(Selected text)
▽

We all get into habits of taste, whether because of culture, personal preference or the idiosyncrasies of whoever taught us to cook. Why do we put lemon or milk in our tea, but never both? Why is it always mustard or mayo? These are the sort of thoughts I was having the first time I used mint and paprika in the same dish.

For me, mint had always been the cool bachelor uncle of the herb family — the one that lent its icy wit to mint chip ice cream, whose lofty aroma could turn a bourbon into a julep or give fruit salads a sweet and lively bite. As spearmint, I found it bracing and wintry, as peppermint, nimble and teasing. Dried, it made a soothing tea, the nip of menthol tamed to a numbing tingle that worked equally well served hot or cold.

Paprika was the inscrutable maiden aunt, that dusty red powder derived — who knows how? — from a bell pepper. For years, my only use for paprika was to dust it over a roast chicken, which, like a rouge or bronzer, I felt, gave it a lovely color. As far as taste, it might as well have been a cosmetic, because I couldn't have told you what difference it made. Later I used it in salad dressings, but still more as a color than a flavor. Like the mysterious "red matter" in the new Star Trek movie, the paprika I knew was enigmatic, unexamined and served mostly to advance the plot.

Eventually, I got hold of some real sweet paprika rather than the faded red dust of my youth, and I learned to love its gentle, earthy warmth for its own sake. Along with its hot and smoked siblings, I found I liked it on roast vegetables and in chili.

△

(The data)
▽

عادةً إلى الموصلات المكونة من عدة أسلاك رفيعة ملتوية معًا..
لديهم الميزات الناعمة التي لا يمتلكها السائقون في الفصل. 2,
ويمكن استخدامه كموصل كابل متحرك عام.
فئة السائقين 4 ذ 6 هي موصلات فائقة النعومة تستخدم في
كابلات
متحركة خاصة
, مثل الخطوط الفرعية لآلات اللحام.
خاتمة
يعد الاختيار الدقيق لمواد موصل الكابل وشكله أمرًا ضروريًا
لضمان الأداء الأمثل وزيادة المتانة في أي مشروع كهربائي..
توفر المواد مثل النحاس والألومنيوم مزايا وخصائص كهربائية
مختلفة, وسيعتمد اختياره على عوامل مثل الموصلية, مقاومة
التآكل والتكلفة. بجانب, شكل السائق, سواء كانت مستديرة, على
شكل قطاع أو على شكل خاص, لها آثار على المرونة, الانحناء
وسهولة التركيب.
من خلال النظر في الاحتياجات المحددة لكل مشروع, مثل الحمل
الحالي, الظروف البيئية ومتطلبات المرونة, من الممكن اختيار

△

(Instructions)
a – Give the records as a JSON list of strings, one string per line and blank lines left out, starting with the first line of the records and going on through the line with "لضمان الأداء الأمثل", both ends included.
b – Carry the piece on mint and paprika forward from its last sentence.

(Outputs by task)
a –
[
  "عادةً إلى الموصلات المكونة من عدة أسلاك رفيعة ملتوية معًا..",
  "لديهم الميزات الناعمة التي لا يمتلكها السائقون في الفصل. 2,",
  "ويمكن استخدامه كموصل كابل متحرك عام.",
  "فئة السائقين 4 ذ 6 هي موصلات فائقة النعومة تستخدم في",
  "كابلات",
  "متحركة خاصة",
  ", مثل الخطوط الفرعية لآلات اللحام.",
  "خاتمة",
  "يعد الاختيار الدقيق لمواد موصل الكابل وشكله أمرًا ضروريًا",
  "لضمان الأداء الأمثل وزيادة المتانة في أي مشروع كهربائي.."
]

b –
But never in my long, slow, spice-cabinet learning curve did I dream that mint and paprika might go together. One might be a sweet herb, the other a sweet vegetable, but there the kinship ended. If the sweetness of mint was crisp and cool, the sweetness of paprika was a soft glow of heat — their existence, diametrically opposed. Somewhere far beneath the Earth, I liked to muse, paprika and mint could be locked in eternal combat, determining whether the universe belongs to the forces of cool or warm.

It would have been different if I'd had even the most basic familiarity with Turkish cuisine, where paprika and mint join in a dance at least 300 years old. Mint is a Mediterranean native, weedy and ubiquitous; the chili peppers used to make paprika showed up after Columbus and made themselves right at home. As was the case with that more famous Old World-New World pair, basil and tomatoes, it was a match just waiting to happen.

And if it was to happen anywhere, it was bound to happen in Turkey, whose strategic position as a terminus of the Silk Road made it an inevitable, tumultuous melting pot for the flavors of many empires.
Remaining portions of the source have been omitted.